What is quantile testing?

In quantile testing, quantiles are compared across variations. For example, you may want to compare P99 web page latency across different variations, where P99 is defined as the 99th percentile (i.e., the value below which 99% of website latencies fall). This is in contrast to mean testing, where the population means of variation A is compared to the population mean of variation B.

Setting up your quantile metric

Quantile metrics are built on Fact Tables.

Create a Fact Table that points to your data warehouse that has one row per request with a column for the latency of that request.

On the left-hand side of the home page, select Fact Tables (located under Metrics and Data), and then select Add Fact Table. Your Fact Table will have a few key columns such as session_id, user_id, timestamp, and latency.

Below is the SQL code for the Fact Table.

SELECT
  user_id,
  timestamp,
  latency
FROM
  requests

‍

Create a quantile metric that builds a quantile for that latency column

After creating your Fact Table, click Add Metric on the page for your Fact Table. Select Quantile for Type of Metric.

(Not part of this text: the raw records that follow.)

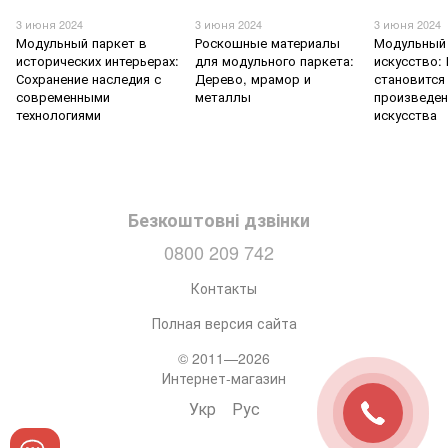
3 июня 2024
3 июня 2024
3 июня 2024
Модульный паркет в
Роскошные материалы
Модульный 
исторических интерьерах:
для модульного паркета:
искусство:
Сохранение наследия с
Дерево, мрамор и
становится
современными
металлы
произведе
технологиями
искусства
Безкоштовні дзвінки
0800 209 742
Контакты
Полная версия сайта
© 2011—2026
Интернет-магазин
Укр
Рус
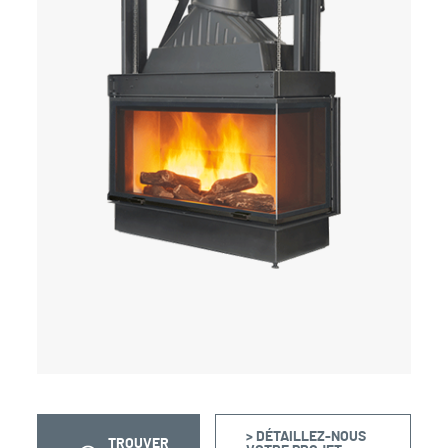
> DÉTAILLEZ-NOUS
TROUVER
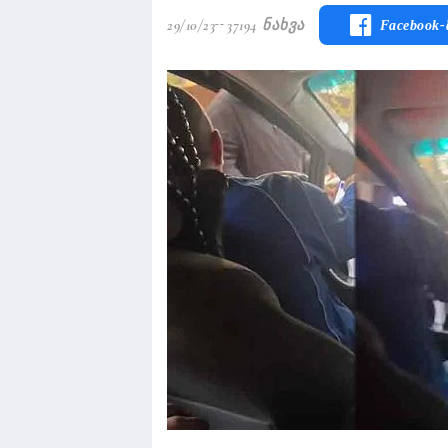
29/10/23
37194 Ნახვა
Facebook-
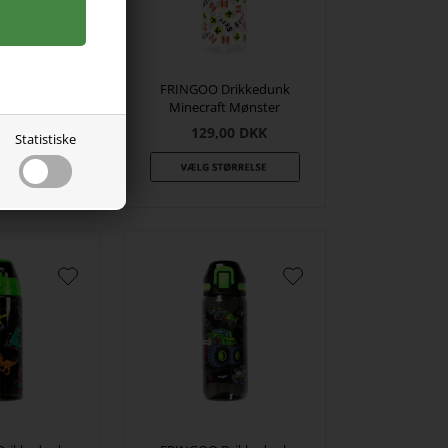
Køletaske
FRINGOO Drikkedunk
craft
Minecraft Mønster
00
DKK
129,00
DKK
Statistiske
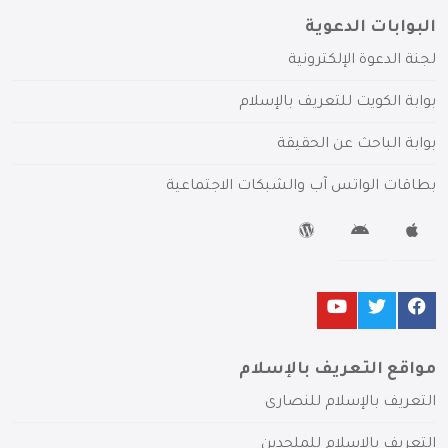
البوابات الدعوية
لجنة الدعوة الإلكترونية
بوابة الكويت للتعريف بالإسلام
بوابة الباحث عن الحقيقة
بطاقات الواتس آب والشبكات الاجتماعية
مواقع التعريف بالإسلام
التعريف بالإسلام للنصارى
التعريف بالإسلام للملحدين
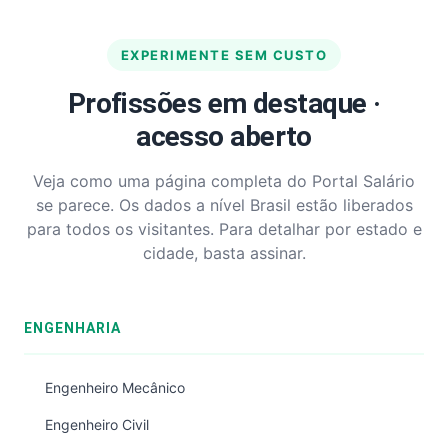
EXPERIMENTE SEM CUSTO
Profissões em destaque ·
acesso aberto
Veja como uma página completa do Portal Salário
se parece. Os dados a nível Brasil estão liberados
para todos os visitantes. Para detalhar por estado e
cidade, basta assinar.
ENGENHARIA
Engenheiro Mecânico
Engenheiro Civil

GrowthBook fact table metric modal showing quantile metric type selection for latency measurement

You can create a mean metric for the average latency, as well as different quantile metrics, such as P99.

Running your quantile test

Now that you have created your metrics, add them to your experiment just like any other metric. Quantile metrics can be analyzed alongside mean metrics. Below are your quantile metric results.

Screenshot example of quantile metric results in GrowthBook — GrowthBook quantile metric results showing P99 latency reduction from 1460ms to 464ms alongside mean and revenue metrics

Suppose you want to answer the question, “Did I improve the worst website latency experiences for our users?” The first metric to look at is latency, which is a mean metric. There is a 40 ms reduction from 239ms to 199ms. While this reduction is helpful, quantile metrics can better answer this question. The metric latency_p_99 estimates P99 latency for a variation. Treatment reduced P99 latency from 1460 ms to 464 ms. So treatment had a big impact on the worst latencies!

Suppose you also want to answer the question, “did improving latency also improve revenue, and if so, on which users?” The mean metric revenue shows a 10% increase in mean spend from $0.80 to $0.88. You created three quantile metrics (revenue_p_50, revenue_p_75, and revenue_p_90 ) to examine which subgroup of users is benefitting. That is, are gains coming from typical users (median revenue, represented by revenue_p_50), moderately high spenders (represented by revenue_p_75), or the highest spenders (represented by revenue_p_90)? The table above shows no improvement for typical spenders, who have spend of $0. Further, the table also shows roughly 9% improvement for both moderately high and high spenders. Finally, you can see that in both groups at least 50% of customers have 0 spend, and you can see P75 and P90 spend. So quantile testing provides a more complete picture of the distributions of both groups, as well as the feature impact along the distribution.